Он, наверное, ждал, чтобы младенец скорее вырос, обрел разум и речь — тогда с ним можно говорить, относиться к нему как к маленькому взрослому — то есть вести себя так, как Второй дед вел себя со всеми людьми. Младенчество же требует какого-то другого отношения: вовсе не обязательно умиляться, заигрывать, сюсюкать, можно быть отстраненным, но внутри себя ощущать значительность и масштабность случившегося; человека не было — и вот он, призван жить. Собственно, через младенца и поверяется способность к серьезным и бескорыстным чувствованиям между людьми: он еще никто — и уже кто-то совершенно автономный, одно сконцентрированное «я», которое годы будут лишь разбавлять. И если взрослый действительно может проникнуться событием откровения новой, только самой себе принадлежащей жизни, если у него есть на это внутренние слух и зрение — он вряд ли посягнет в отношениях на другого человека; другой для него — цель, а не средство. А вот когда взрослому нужно обязательно что-то делать с маленьким ребенком, и он не знает что, — тогда можно предположить в этом человеке искателя пользы и выгоды в отношениях; с младенцем не проходит ни один из его привычных способов исподволь управлять другими, и он теряется, попадает в дискомфортную для себя ситуацию, чреватую разоблачением.
И то, что Второй дед после моего рождения, которого он так ждал, устранился, могло бы дать пищу размышлениям; могло бы — но не дало.
Я уже говорил, что Второй дед жил как человек без прошлого; один, наружный, недостаток — слепота — скрывал другой: это самое отсутствие прошлого. Произошло замещение — слепца будто бы неловко, неуместно спрашивать, что он видел, как жил, кем был. Подразумевается, что такие вопросы напоминают ему о недуге, об утраченном здоровье, и Второй дед спрятался за свою слепоту столь естественно, что никто не заметил маневра. Он не прикидывался немощным, не выпячивал свою незрячесть, требуя особого отношения, — он всего лишь не видел, не видел со всей скромностью осознанной и принятой неспособности; не роптал, не жаловался, и только я, вероятно, понимал, что Второй дед специально сделал себя довеском к собственным незрячим глазам; он вряд ли мог вернуть дар зрения, диагноз пересмотру не подлежал, но смирение его было напускным.
В нем была та гордыня, которая незнакома обычным людям, не представляющим, что человек может быть скульптурным слепком своей гордыни; гордыня столь великая, что ее носитель почел бы за унижение обнаружить ее; гордыня — и презрение.
Впоследствии я смог все это увидеть лишь потому, что привычки Второго деда, его скрупулезный самоконтроль, втрое, вчетверо усиленный необходимостью учитывать случайный взгляд, которого он не заметит, все же были рассчитаны на то, как живут взрослые; а они не играют в прятки, не сидят молча, дыша через нос, под столом, когда кто-то входит в комнату.
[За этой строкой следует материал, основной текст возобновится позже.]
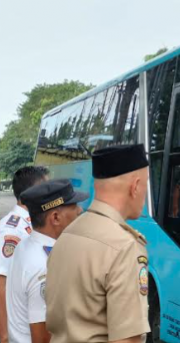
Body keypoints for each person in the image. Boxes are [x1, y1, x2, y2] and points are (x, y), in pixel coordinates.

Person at [46, 144, 151, 343]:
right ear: (135, 186)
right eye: (146, 185)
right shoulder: (124, 247)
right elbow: (127, 339)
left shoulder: (68, 234)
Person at [6, 180, 86, 343]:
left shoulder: (27, 245)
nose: (80, 210)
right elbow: (43, 337)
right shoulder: (45, 266)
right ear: (55, 217)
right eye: (73, 206)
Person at [0, 166, 49, 343]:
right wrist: (5, 337)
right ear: (35, 192)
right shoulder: (11, 230)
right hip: (5, 326)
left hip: (22, 321)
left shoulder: (32, 224)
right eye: (47, 188)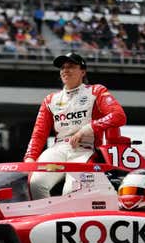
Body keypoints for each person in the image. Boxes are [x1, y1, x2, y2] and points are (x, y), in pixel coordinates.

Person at [24, 52, 126, 199]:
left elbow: (119, 116)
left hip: (85, 149)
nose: (65, 70)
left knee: (70, 192)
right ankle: (49, 220)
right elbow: (39, 133)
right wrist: (30, 158)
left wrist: (86, 129)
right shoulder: (50, 99)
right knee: (35, 184)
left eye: (71, 66)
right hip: (58, 149)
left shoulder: (96, 91)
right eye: (62, 68)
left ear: (82, 72)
Второй дед словно забыл, что в доме появилась еще одна пара глаз. Он никогда, с самого рождения, меня не видел, и, вероятно, я был для него поначалу чем-то вроде говорящего сквозняка. Он мог лишь умом отслеживать, как я расту, и незнание моего облика, неспособность уяснить себе мою действительную личность сделали меня — в его восприятии — разумным растением или домашним животным. Второй дед был слишком сосредоточен на том, чтобы всегда верно выглядеть перед взрослыми, удерживать в голове мысленную картину, построенную по звукам — кто куда пошел, кто где находится, кто откуда может смотреть, — и я «выпал» из этой картины, точнее, до времени так и не появился в ней. Второй дед не ждал от меня проницательности, не поставил на мне метку возможной опасности; он мог судить обо мне лишь по разговорам, которые вели со мной взрослые, и из этих разговоров — таково общее свойство бесед с детьми, если слушать их отстраненно, — мог возникнуть лишь образ копуши и недотыкомки.
Будь Второй дед внутренне ближе к его собственному детству, будь его память не столь переполнена заслоняющими друг друга событиями, он бы, возможно, понял, что ребенка следует опасаться прежде всего; что рассеянность, которой меня попрекали, на самом деле есть признак другого рода внимания: не суженного, а расширенного, охватывающего и вбирающего некую кайму происходящего, то, что не вмещается в сфокусированный хрусталик. Но Второй дед — я догадался об этом потом — прожил такую жизнь, которая разводит человека с ним самим; и вряд ли он что-то помнил о собственном восприятии — в детстве.